Calculate the lengths of the following smooth simple arcs in \mathbb{R}^3.

(a) The circular helix parametrized by

f(t)=(t,\cos t,\sin t)

where t\in [a,b];
(b) the curve parametrized by

f(t)=(e^t\cos t,e^t\sin t,e^t)

where t\in [0,k].

Extracted from P. R. Baxandall. (1986). Vector Calculus.

Roughwork.

Let f:[a,b]\subseteq\mathbb{R}\to\mathbb{R}^n be a C^1 path in \mathbb{R}^n. The length of f is defined to be

l(f)=\displaystyle{\int_{a}^{b}\|f'(t)\|\,\mathrm{d}t}.

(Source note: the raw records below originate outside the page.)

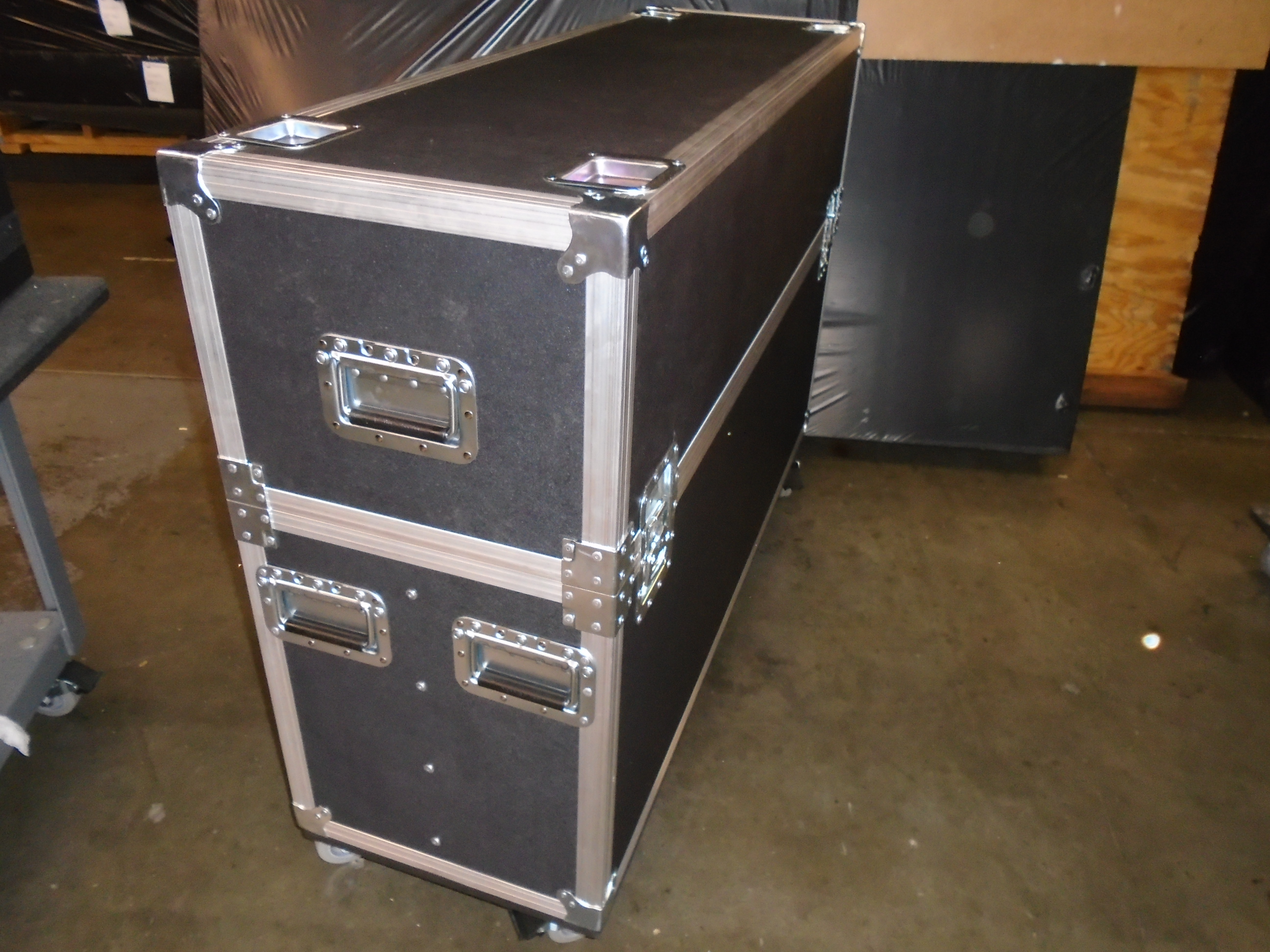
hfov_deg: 67.3
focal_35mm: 26
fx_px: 954
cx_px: 635
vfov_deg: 53.1
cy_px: 476
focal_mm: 4.6
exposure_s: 1/30
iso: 400
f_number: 3.2
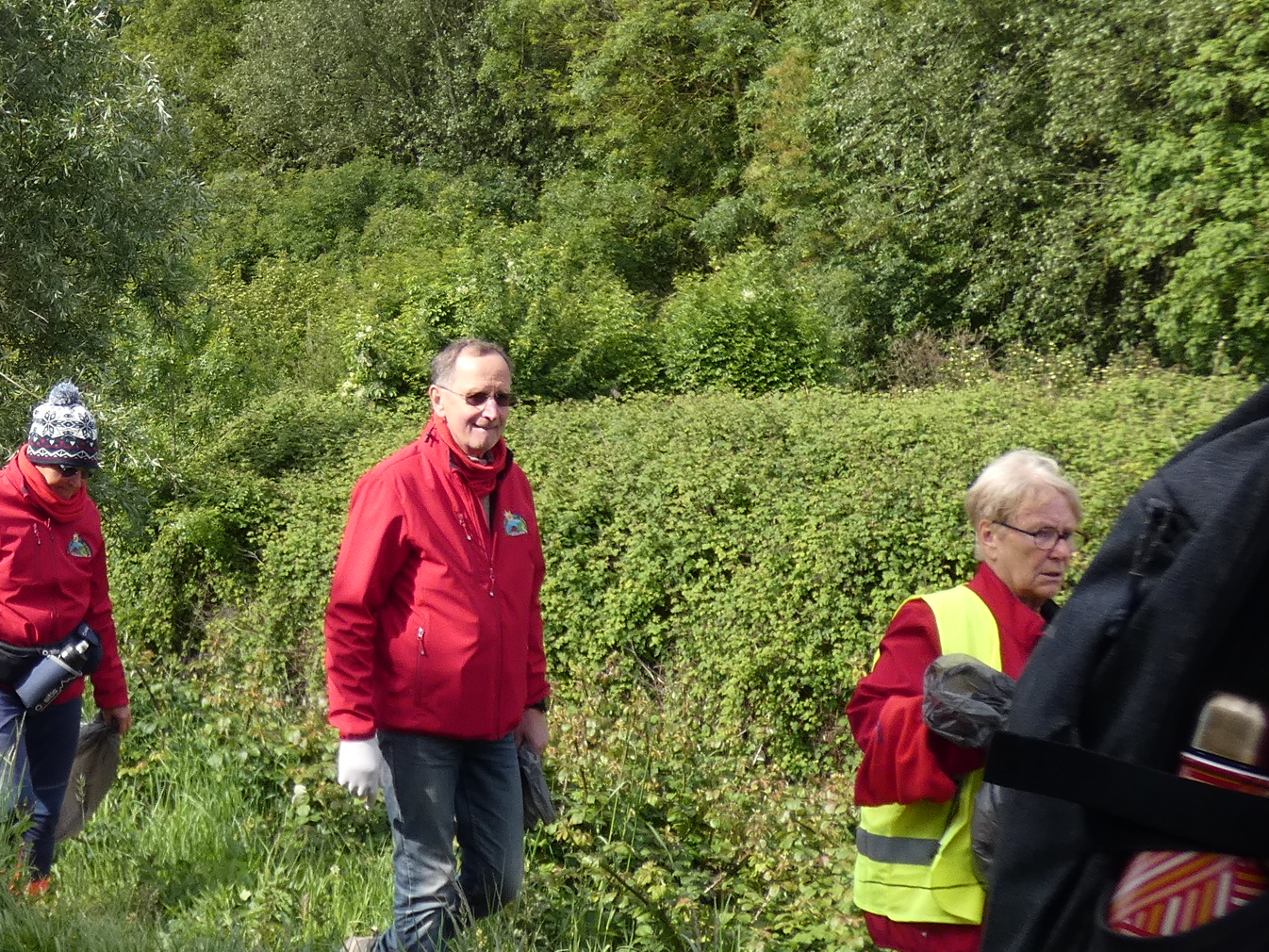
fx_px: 2823
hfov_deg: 24.6
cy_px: 412
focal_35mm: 77
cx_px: 142
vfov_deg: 19.1
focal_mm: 5.3
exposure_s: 1/500
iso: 80
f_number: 3.3
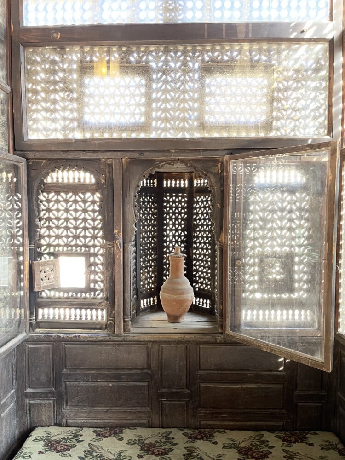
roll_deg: +0.4
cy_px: 230
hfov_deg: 53.1
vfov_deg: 67.3
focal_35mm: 26
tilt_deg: -4.0
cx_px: 172
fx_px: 346
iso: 200
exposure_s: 1/60
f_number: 1.6
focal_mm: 5.1
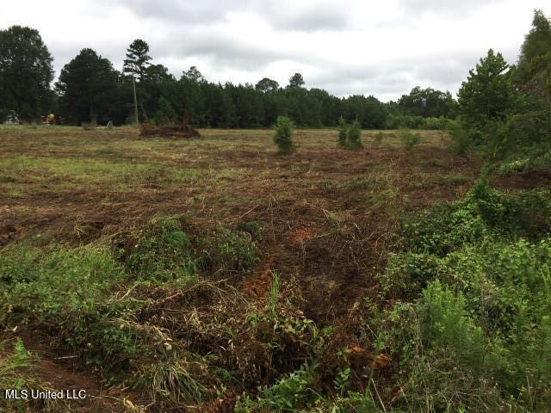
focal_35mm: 29
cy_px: 206
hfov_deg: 61.7
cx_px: 276
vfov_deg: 48.2
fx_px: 462
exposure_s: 1/670
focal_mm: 4.15
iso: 32
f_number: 2.2
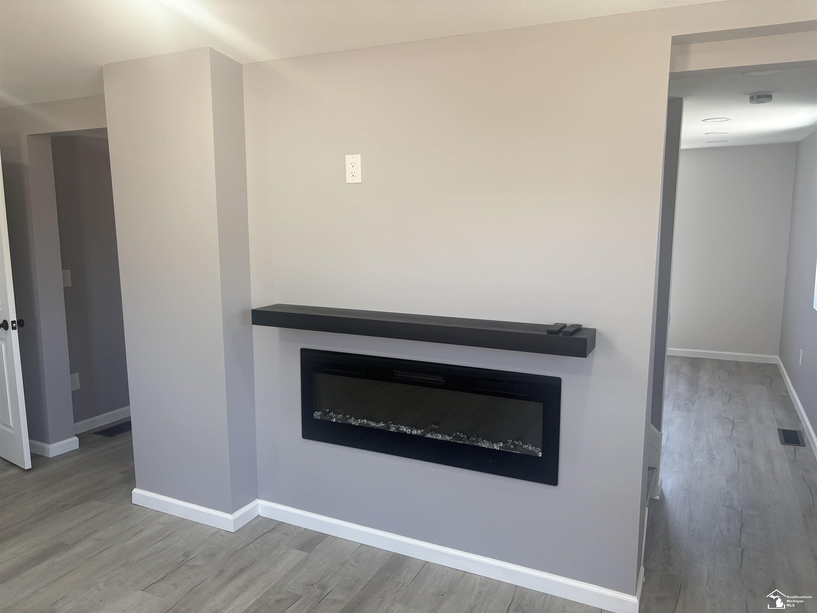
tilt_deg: -7.5
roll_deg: +0.6
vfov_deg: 53.1
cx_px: 408
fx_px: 614
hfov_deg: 67.3
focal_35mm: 26
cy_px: 306
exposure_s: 1/121
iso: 64
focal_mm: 5.96
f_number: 1.6
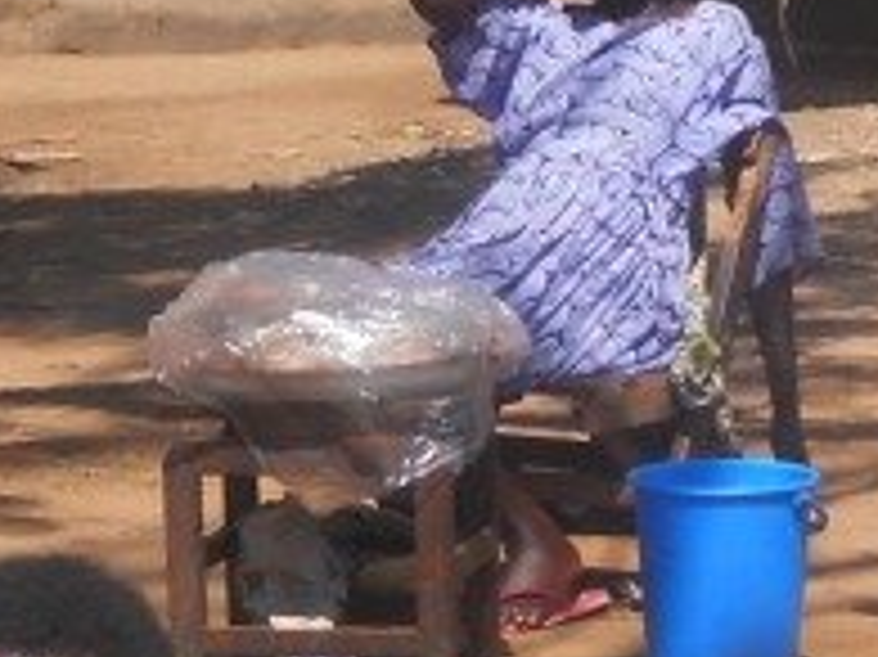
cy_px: 1296
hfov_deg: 11.8
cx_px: 459
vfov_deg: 8.4
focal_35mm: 168
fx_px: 4259
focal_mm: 5.8
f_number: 3.5
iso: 80
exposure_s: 1/640
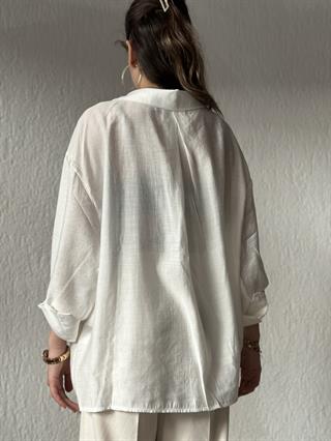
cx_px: 166
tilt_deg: +4.9
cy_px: 220
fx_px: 611
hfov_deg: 30.3
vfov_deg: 39.6
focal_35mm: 48
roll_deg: -0.3
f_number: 1.78
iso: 100
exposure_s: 1/166
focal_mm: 6.86
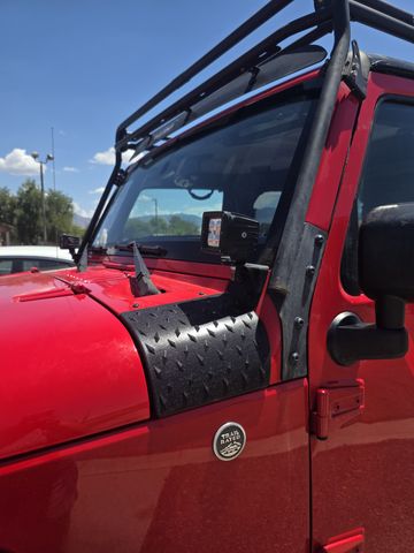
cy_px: 276
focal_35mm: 23
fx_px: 367
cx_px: 207
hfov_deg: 58.9
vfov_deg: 73.9
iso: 80
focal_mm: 6.3
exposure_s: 1/5153
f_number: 1.7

See Definition 2.7.2 on pg.60

(a)

\begin{aligned} f(t) & = (t,\cos t,\sin t) \\ f'(t) & = (1,-\sin t,\cos t) \\ \|f'(t)\| & = \sqrt{(1)^2+(-\sin t)^2+(\cos t)^2} \\ & = \sqrt{2} \\ l(f) & = \int_{a}^{b} \sqrt{2}\,\mathrm{d}t \\ & = \sqrt{2}(b-a) \\ \end{aligned}

(b) Not to be attempted.